When you see a New York fan tonight (a rare sight I hope), I trust you’ll make them feel as welcome in Verizon Center as they made our people feel unwelcome at Nassau. Literally kill them with kindness.
Wait. Let me start over.
Antipathy has its place, but it’s on the ice– between Wilson and Okposo, Ovechkin and Boychuk, Holtby and everyone who shoots at Holtby. There’s no place for hate up in the stands. We’ve got way too much in common for that.
Plus: nothing confuses a bully like being nice to him.
I’m usually pretty happy to watch games from home, where I can wear my pajamas and hang out with my dog and write some jokes for the website.
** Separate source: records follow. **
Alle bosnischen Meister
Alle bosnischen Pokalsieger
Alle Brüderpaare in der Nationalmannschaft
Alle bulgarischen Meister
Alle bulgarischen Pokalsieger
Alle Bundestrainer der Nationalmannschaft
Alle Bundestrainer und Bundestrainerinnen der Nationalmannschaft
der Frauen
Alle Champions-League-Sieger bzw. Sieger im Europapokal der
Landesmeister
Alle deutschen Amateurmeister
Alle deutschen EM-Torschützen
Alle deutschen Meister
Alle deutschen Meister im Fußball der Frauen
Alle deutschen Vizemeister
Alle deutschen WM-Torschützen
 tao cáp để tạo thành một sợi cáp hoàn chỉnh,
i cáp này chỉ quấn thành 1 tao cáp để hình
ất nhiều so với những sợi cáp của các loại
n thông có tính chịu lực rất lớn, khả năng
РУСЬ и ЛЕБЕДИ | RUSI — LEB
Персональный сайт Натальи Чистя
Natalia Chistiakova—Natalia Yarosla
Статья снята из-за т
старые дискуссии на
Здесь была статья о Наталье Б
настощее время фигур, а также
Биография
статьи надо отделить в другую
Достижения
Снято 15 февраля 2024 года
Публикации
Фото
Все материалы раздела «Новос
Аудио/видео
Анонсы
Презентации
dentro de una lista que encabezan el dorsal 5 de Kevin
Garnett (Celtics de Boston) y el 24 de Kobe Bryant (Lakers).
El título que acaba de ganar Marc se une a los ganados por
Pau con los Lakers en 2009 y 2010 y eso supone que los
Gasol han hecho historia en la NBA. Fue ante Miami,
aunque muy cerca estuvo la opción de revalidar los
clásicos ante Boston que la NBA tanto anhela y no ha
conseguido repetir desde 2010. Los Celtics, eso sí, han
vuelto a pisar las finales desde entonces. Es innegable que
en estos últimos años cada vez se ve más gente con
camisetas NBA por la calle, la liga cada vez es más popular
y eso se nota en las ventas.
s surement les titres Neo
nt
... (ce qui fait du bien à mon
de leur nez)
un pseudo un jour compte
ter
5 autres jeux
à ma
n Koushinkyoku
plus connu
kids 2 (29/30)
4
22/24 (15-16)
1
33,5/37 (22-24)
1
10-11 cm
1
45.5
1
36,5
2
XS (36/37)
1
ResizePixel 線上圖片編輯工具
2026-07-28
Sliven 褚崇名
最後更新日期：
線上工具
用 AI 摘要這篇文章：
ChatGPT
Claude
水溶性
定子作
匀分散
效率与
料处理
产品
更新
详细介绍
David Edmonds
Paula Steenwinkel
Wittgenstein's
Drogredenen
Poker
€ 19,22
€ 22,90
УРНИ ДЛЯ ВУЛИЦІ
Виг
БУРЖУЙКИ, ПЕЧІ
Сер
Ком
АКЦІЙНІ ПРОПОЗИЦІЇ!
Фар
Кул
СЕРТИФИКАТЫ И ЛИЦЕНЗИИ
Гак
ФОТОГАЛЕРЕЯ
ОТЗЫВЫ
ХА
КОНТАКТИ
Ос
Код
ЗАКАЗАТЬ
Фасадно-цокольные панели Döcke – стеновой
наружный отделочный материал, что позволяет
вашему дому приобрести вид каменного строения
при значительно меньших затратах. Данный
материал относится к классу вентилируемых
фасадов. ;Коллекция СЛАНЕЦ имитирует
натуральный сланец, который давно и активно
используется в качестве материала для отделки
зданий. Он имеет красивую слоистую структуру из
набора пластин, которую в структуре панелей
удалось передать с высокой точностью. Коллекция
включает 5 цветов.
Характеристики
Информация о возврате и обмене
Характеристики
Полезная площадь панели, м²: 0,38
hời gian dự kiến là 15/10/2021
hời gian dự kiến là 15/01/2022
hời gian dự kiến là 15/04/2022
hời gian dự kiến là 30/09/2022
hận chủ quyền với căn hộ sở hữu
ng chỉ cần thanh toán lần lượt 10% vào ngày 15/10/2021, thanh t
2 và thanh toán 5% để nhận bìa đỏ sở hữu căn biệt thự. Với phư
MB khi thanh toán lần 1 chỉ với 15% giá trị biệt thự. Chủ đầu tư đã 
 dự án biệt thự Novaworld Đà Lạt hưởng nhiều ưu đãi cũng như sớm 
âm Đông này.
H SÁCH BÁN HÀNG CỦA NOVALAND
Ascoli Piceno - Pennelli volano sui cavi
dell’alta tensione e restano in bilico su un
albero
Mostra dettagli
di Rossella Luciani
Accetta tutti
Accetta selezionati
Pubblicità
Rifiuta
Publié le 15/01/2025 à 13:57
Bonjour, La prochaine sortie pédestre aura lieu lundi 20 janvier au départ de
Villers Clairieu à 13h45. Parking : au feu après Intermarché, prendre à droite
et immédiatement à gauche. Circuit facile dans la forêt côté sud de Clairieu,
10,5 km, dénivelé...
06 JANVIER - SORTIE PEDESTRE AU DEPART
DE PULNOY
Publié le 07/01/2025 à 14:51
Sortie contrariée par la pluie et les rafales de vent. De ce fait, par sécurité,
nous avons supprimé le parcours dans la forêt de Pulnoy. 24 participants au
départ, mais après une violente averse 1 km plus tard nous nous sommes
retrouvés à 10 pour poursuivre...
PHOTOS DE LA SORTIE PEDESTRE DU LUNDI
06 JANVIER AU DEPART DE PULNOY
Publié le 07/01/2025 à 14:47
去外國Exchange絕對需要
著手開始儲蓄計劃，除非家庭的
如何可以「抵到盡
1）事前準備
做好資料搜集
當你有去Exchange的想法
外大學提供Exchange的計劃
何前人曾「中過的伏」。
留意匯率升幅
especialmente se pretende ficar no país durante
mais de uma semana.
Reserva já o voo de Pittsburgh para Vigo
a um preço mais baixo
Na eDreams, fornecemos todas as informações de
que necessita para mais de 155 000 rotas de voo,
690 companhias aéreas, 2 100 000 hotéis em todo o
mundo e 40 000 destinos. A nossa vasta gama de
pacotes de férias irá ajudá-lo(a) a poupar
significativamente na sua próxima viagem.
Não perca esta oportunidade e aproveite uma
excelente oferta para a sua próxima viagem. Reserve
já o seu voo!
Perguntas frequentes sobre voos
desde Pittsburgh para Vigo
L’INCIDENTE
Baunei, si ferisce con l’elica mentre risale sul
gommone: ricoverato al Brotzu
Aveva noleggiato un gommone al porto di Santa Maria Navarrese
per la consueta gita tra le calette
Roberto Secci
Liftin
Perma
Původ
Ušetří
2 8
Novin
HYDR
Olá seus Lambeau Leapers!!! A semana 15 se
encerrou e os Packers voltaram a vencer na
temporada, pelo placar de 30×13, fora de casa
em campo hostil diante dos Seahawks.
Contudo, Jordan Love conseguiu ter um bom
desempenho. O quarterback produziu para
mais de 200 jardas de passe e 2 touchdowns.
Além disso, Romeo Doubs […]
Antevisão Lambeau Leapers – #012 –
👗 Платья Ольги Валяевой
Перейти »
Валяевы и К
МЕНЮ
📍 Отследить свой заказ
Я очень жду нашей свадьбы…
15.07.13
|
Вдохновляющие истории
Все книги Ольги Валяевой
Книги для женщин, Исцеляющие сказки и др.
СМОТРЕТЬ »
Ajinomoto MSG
Tonight, however, I’ll wish I were at Verizon Center with all of you, rocking the red, cheering on the guys, and generally having a party in the upper bowl.
I hope there are fist bumps and high fives and cry fives for the people in red. I hope there are polite handshakes and warm smiles for the folks in Isles garb. I hope there are rocked red outfits and raining hats and bailamos.
If Verizon Center could just sing “Bailamos,” that’d pretty much guarantee a win, right?